**作業指示**:
以下の選択テキストの全文を、一字一句変えずに出力してください。

**選択テキスト**:
浅間日記

2007年11月28日(水) 現代フォークロアの火

柳田國男の「遠野物語」を題材にした、昭和53年のNHKスペシャル。

漫然としか知らなかったこの人物について、
これまでよりももう少し詳細を知る。



特別に悪いこともせず、かといって良いこともせず、
世間に名を成さず、隣人と同じような人生を送り、一生を終わる。
この国のほとんどは、そうした人間であると氏は語る。

氏が生涯をかけて追求したテーマは、
そうした日本人にとっての幸福だったのだそうである。

遠野物語に出てくる異形のものや不思議な話。
「山の中で遭遇した山ノ神をからかったために3日後死んだ」というような話。
そういう風に人々は理解した、という事実こそに意味と価値がある。

東北に分布するツバキの群落に関する考察。

**表示データ**:
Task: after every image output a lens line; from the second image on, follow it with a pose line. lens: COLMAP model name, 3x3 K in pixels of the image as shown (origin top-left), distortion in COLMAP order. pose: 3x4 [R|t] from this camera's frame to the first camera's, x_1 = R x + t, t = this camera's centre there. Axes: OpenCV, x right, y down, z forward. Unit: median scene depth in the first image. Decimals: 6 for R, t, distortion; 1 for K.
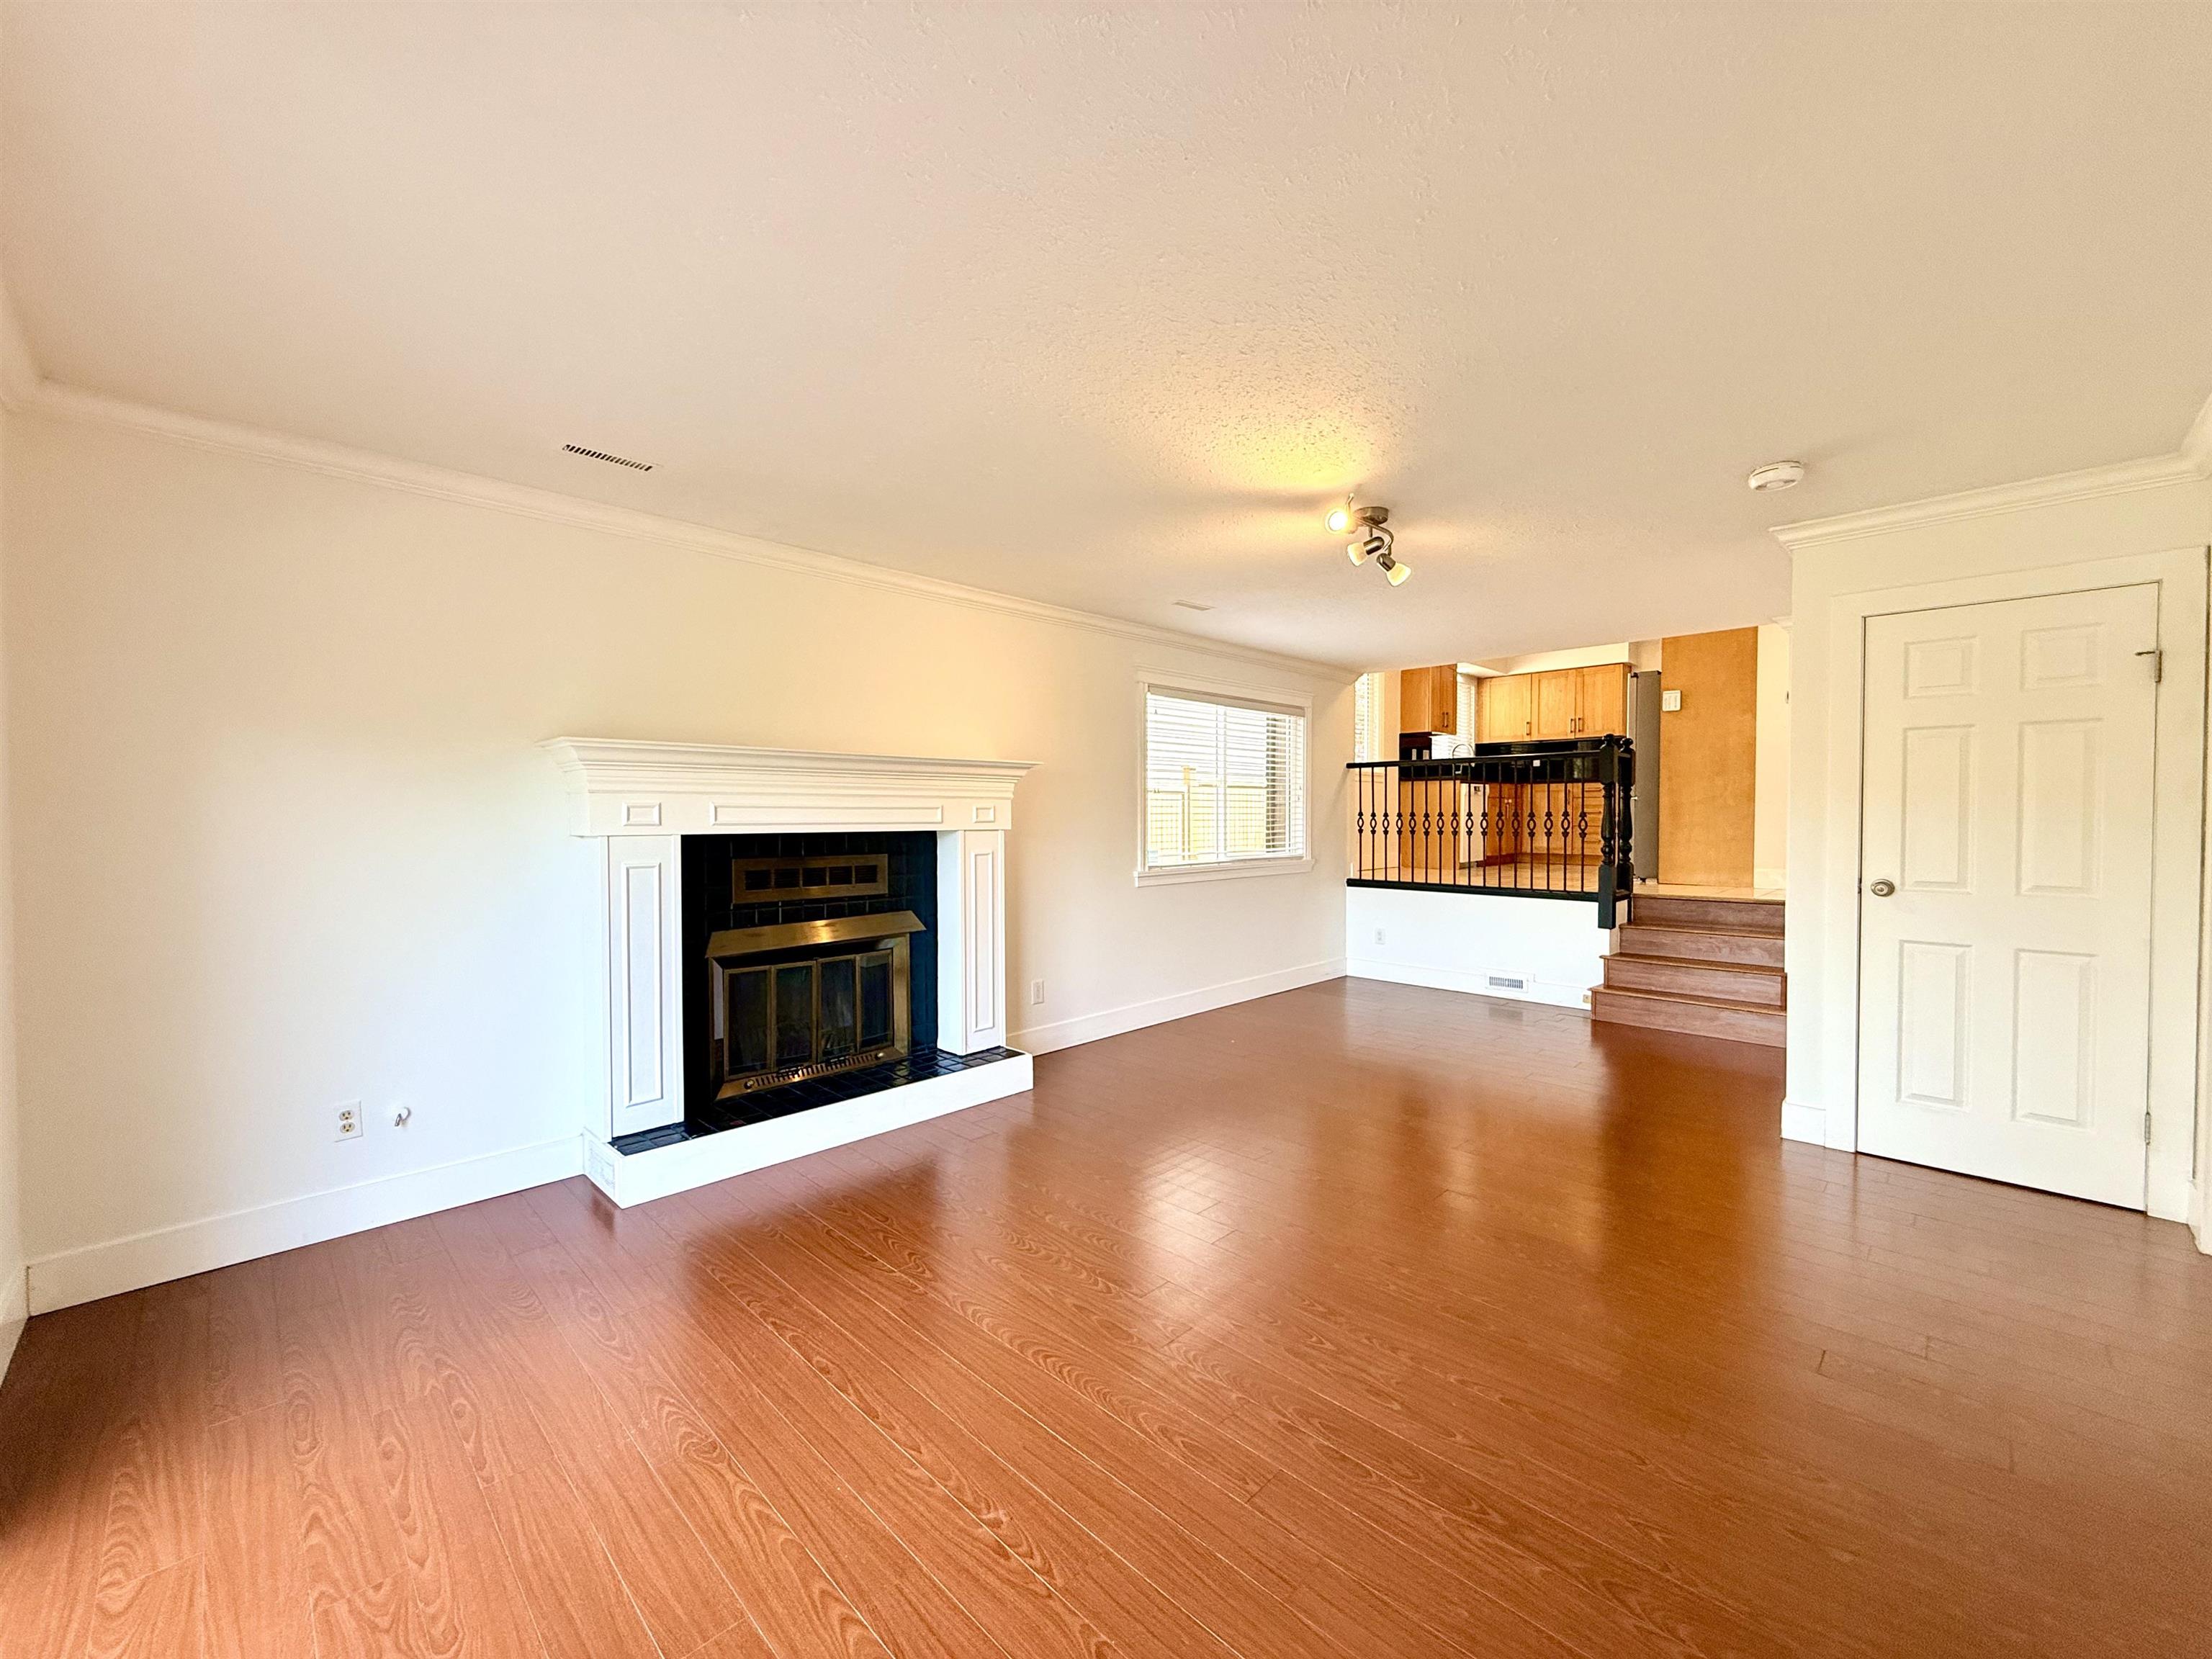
lens RADIAL K [[885.9, 0, 1119.3], [0, 885.9, 824.7], [0, 0, 1]] dist [-0.000523, 0.000213]
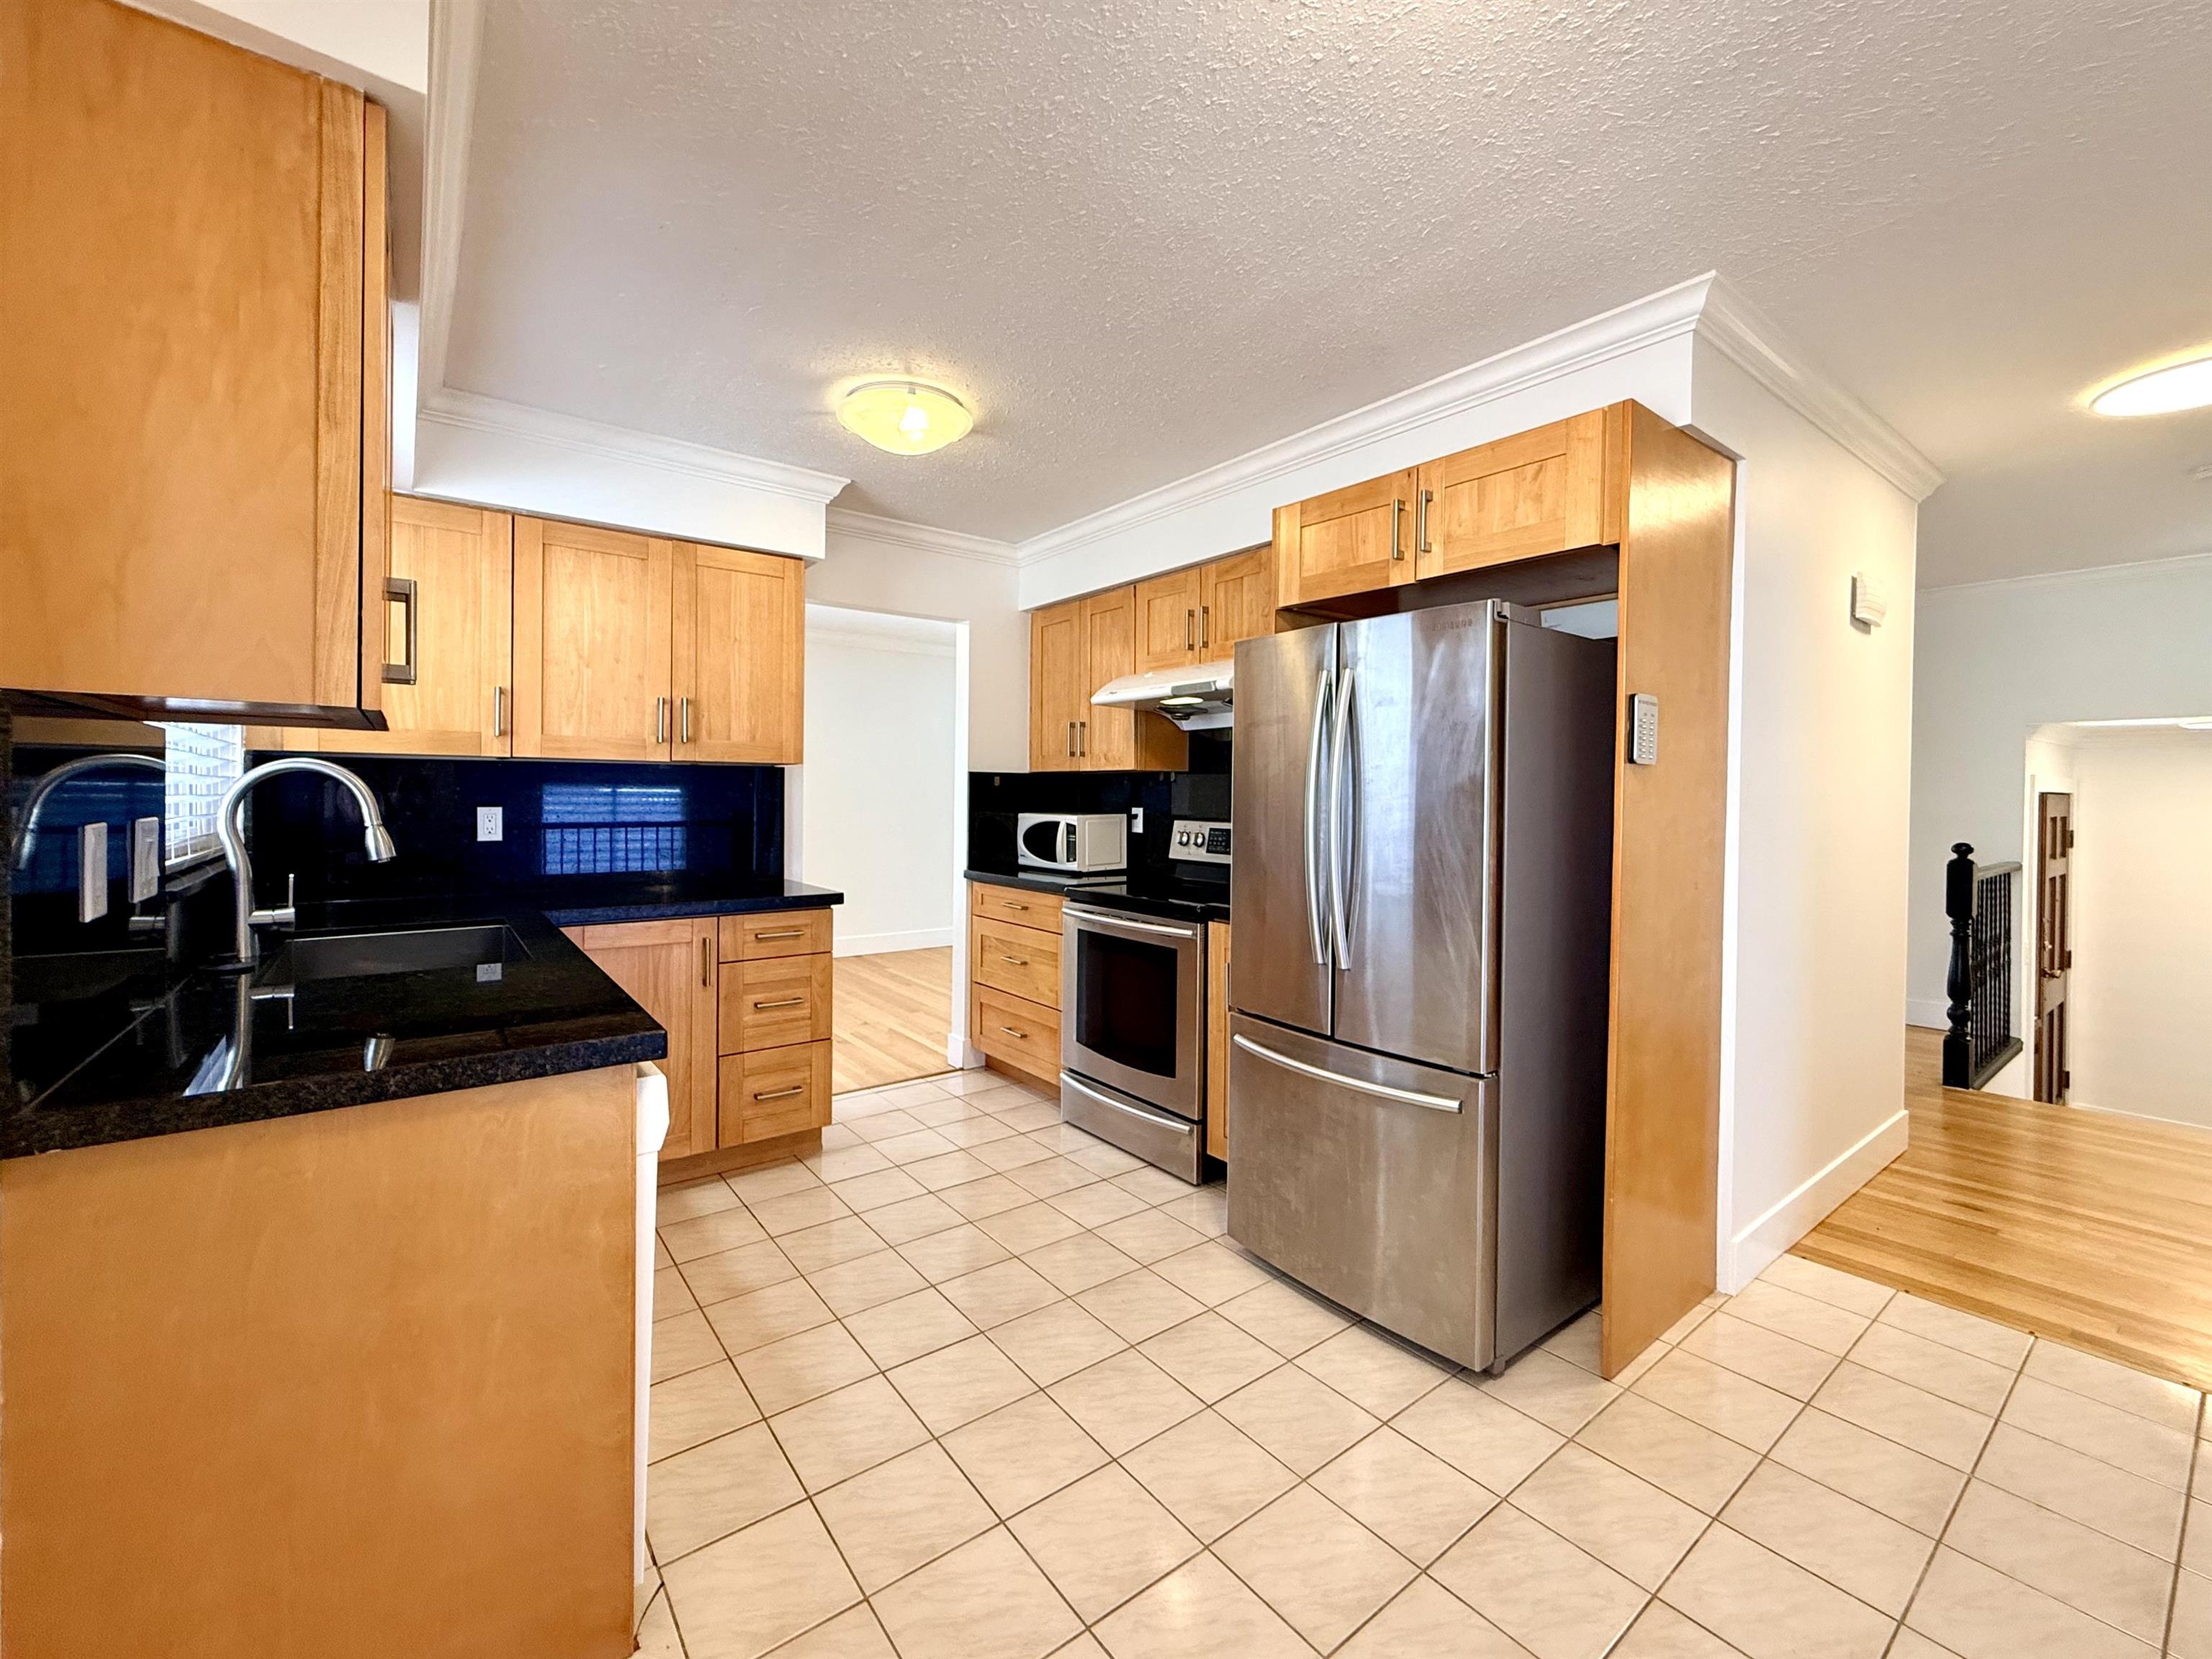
lens RADIAL K [[885.9, 0, 1093.7], [0, 885.9, 808.5], [0, 0, 1]] dist [-0.000523, 0.000213]
pose [[0.136230, -0.015610, 0.990554, 0.220001], [0.012315, 0.999825, 0.014063, -0.082223], [-0.990601, 0.010283, 0.136398, 0.797644]]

**回答**:
浅間日記

2007年11月28日(水) 現代フォークロアの火

柳田國男の「遠野物語」を題材にした、昭和53年のNHKスペシャル。

漫然としか知らなかったこの人物について、
これまでよりももう少し詳細を知る。



特別に悪いこともせず、かといって良いこともせず、
世間に名を成さず、隣人と同じような人生を送り、一生を終わる。
この国のほとんどは、そうした人間であると氏は語る。

氏が生涯をかけて追求したテーマは、
そうした日本人にとっての幸福だったのだそうである。

遠野物語に出てくる異形のものや不思議な話。
「山の中で遭遇した山ノ神をからかったために3日後死んだ」というような話。
そういう風に人々は理解した、という事実こそに意味と価値がある。

東北に分布するツバキの群落に関する考察。